A positive test was defined as >0.1 mV of flat or downsloping ST-segment depression 0.08 s from the J point,(( >0.01 mV ST-segment elevation in a non-Q-wave lead or the development of anginal chest pain.... You had no pain!
"In addition, approximately 10% of symptomatic (you had no symptims?) patients with obstructive CAD by angiography have a negative electrocardiographic response to exercise The addition of myocardial imaging agents such as technetium improves the sensitivity and specificity, but substantially increases the cost and prolongs the time required for testing".

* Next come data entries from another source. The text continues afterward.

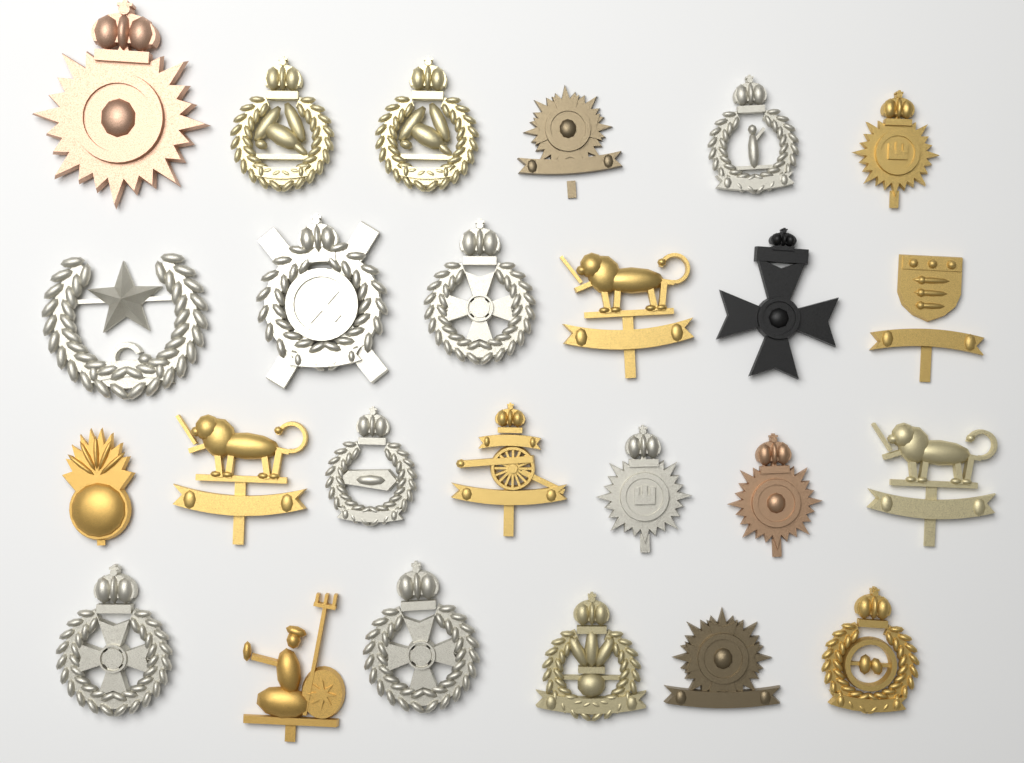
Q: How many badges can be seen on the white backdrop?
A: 25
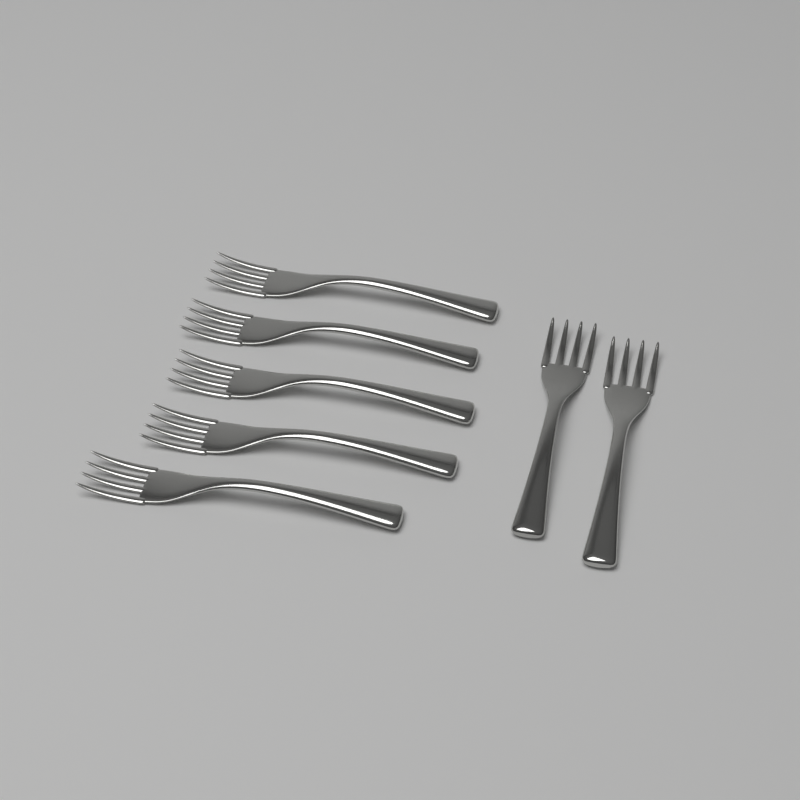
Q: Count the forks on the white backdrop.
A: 7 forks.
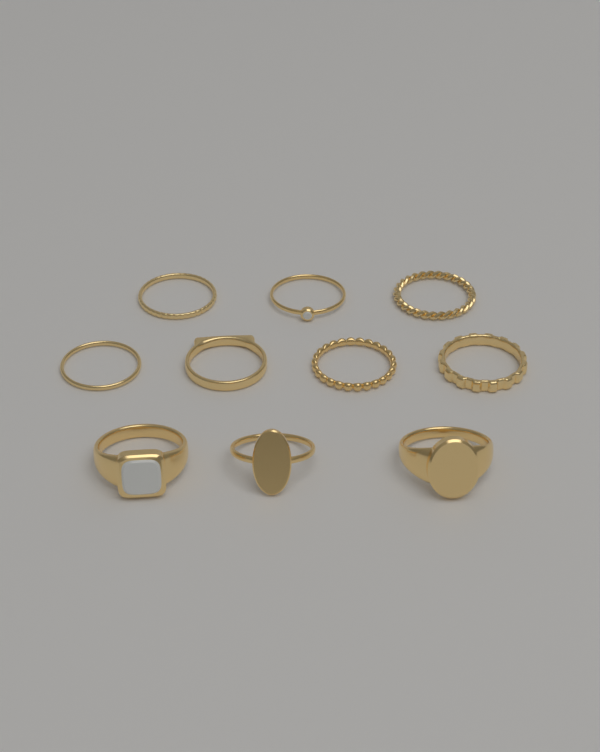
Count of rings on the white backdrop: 10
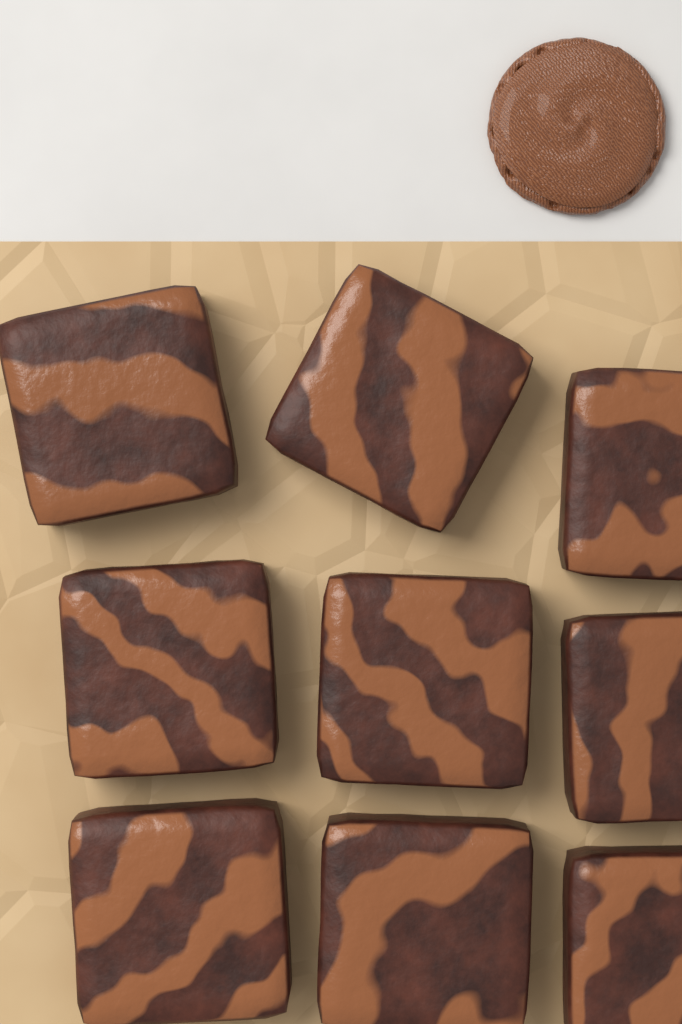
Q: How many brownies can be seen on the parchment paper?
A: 9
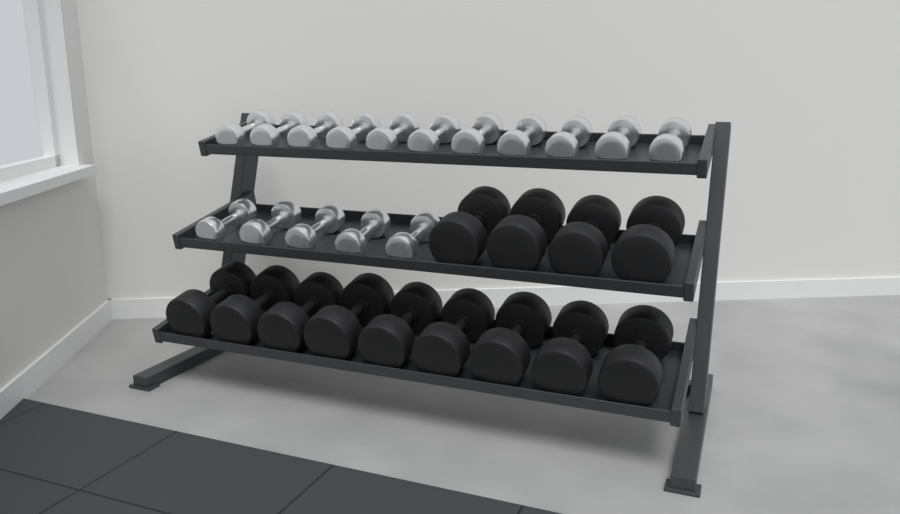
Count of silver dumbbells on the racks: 16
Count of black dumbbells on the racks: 13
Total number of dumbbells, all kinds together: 29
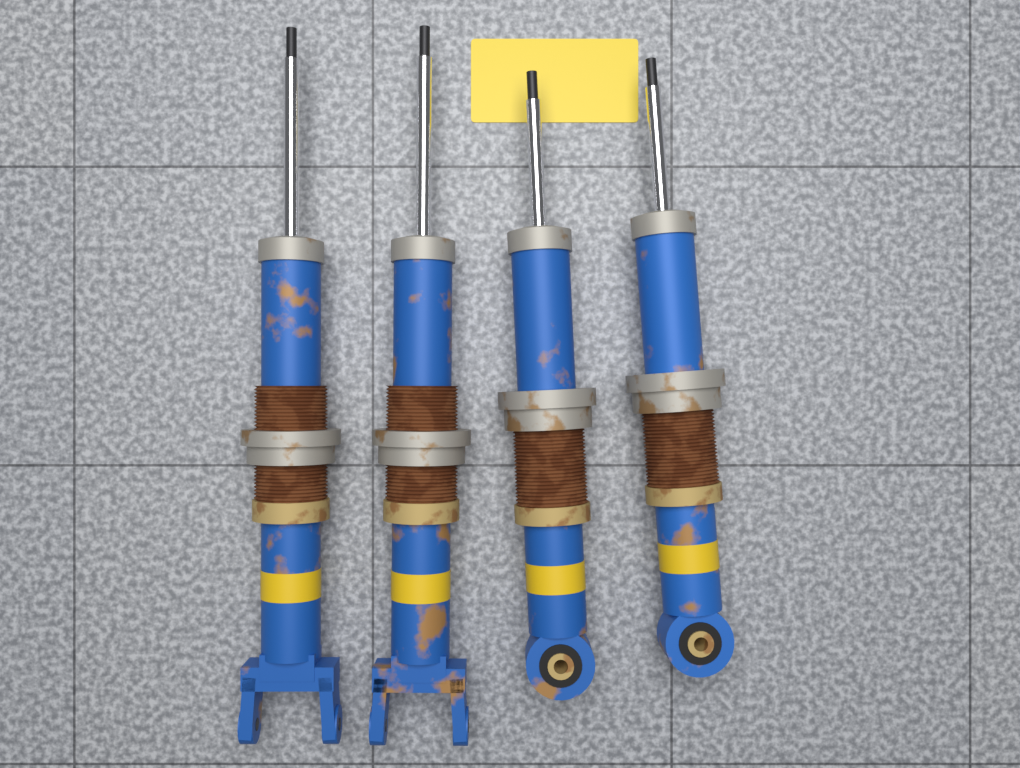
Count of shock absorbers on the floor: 4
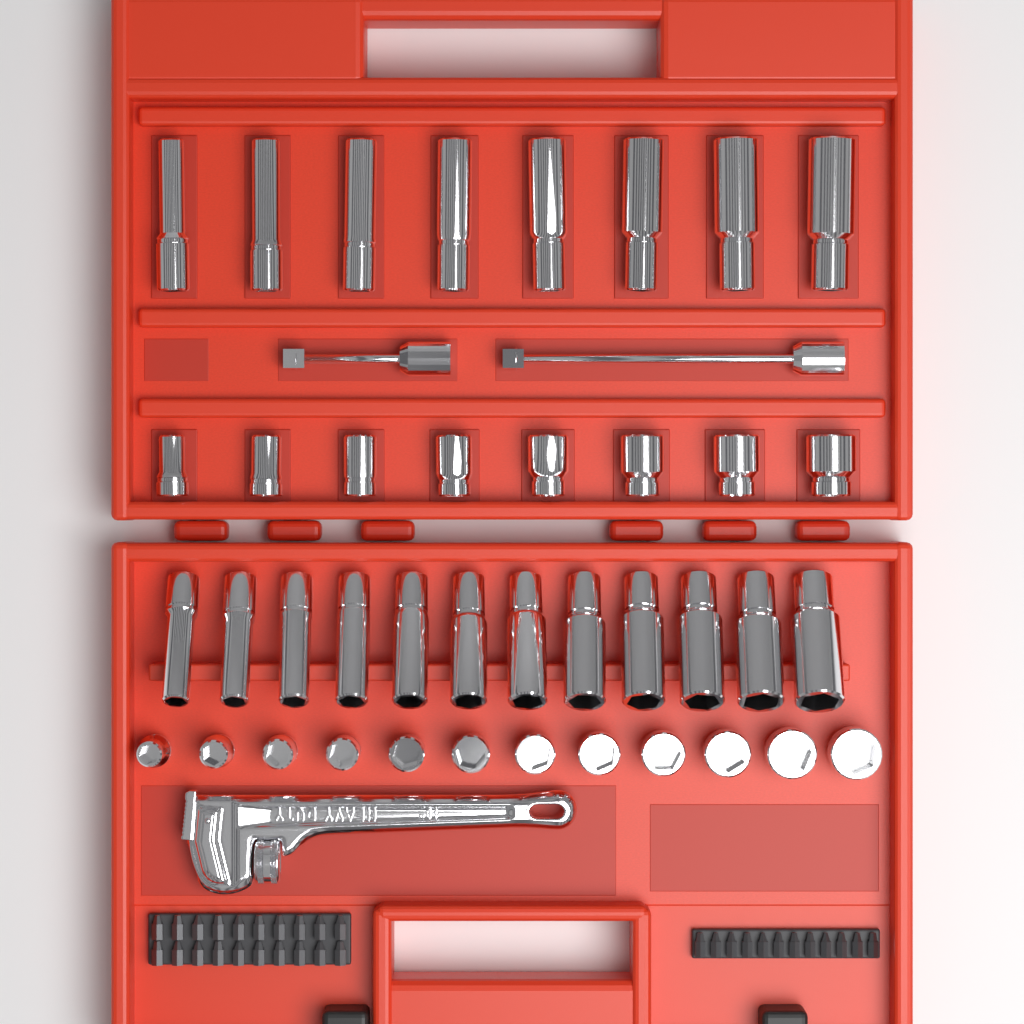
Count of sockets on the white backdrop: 40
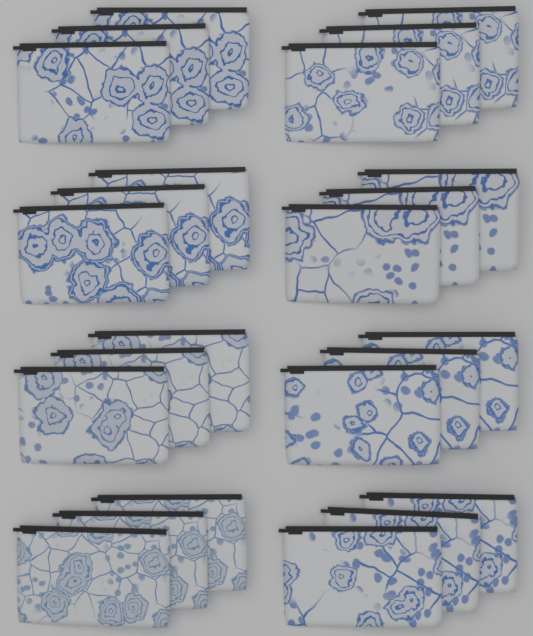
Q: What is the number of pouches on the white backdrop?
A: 24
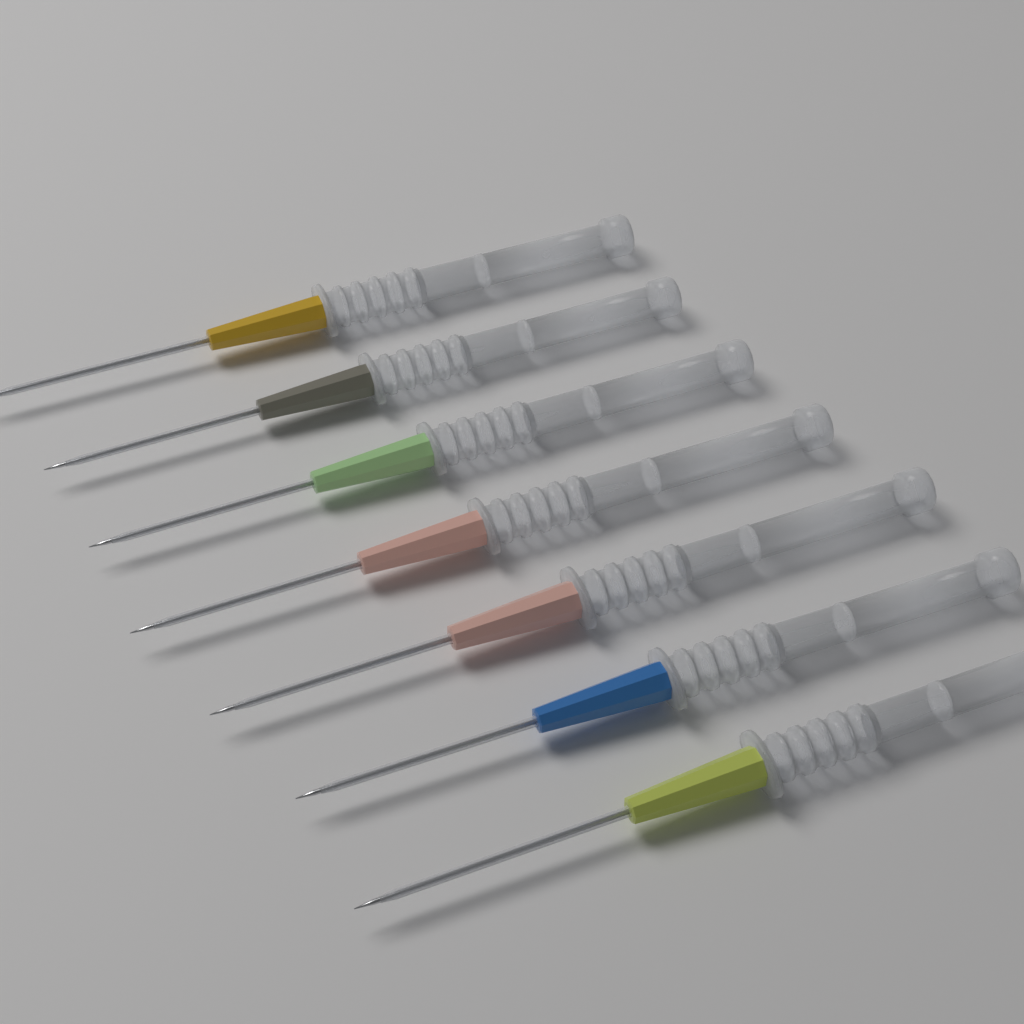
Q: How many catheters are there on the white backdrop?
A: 7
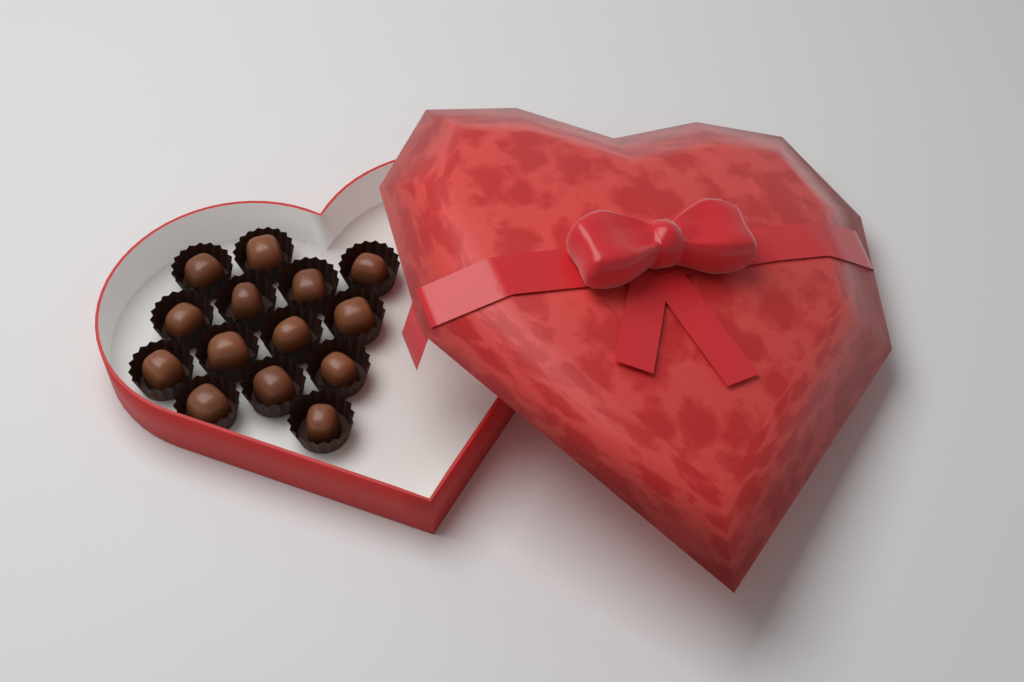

Electrical blind spots may account for this in some of these patients and other possibilities listed in my other post.and . episodes of ischemia in focal myocardial segments may be missed by the conventional stress test lead system (electrode misplacement, machine not properly calibrated etc.). Cancellation of ST segment vectors arising from two parallel simultaneous ischemic segments (noise and movement) is known to play a role in the normalization of ST segment during stress.
An abnormal EKG at REST, which may be due to abnormal serum electrolytes, abnormal cardiac electrical conduction, or certain medications, such as digitalis;
Heart conditions not related to CAD, such as mitral valve prolapse or hypertrophy (increased size) of the heart; or an inadequate increase in the heart rate and/or blood pressure during exercise.
I'm not persuaded If a coronary arterial blockage results in decreased blood flow to a part of the heart during exercise, and no certain changes are observed in the EKG, as well as in the response of the heart rate and blood pressure.
The accuracy of the stress test in predicting significant coronary artery disease (CAD) depends in part on the "pre-test likelihood" of CAD (also known as Bayes' theorem). In a patient at high risk for CAD (for example, because of advanced age or multiple coronary risk factors), an abnormal stress test is quite accurate (over 90% accurate or approximately 10% false negative) in predicting the presence of CAD. I agree a relatively normal stress test may not mean there is an absence of significant coronary artery disease in a patient with the same high risk factors ( "false negative") stress test.... In a patient at low risk for CAD, a normal stress test is quite accurate (OVER 90%). By adding a nuclear perfusion study to the stress test, this limitation is minimized, and the diagnostic functionality of the stress test is greatly improved.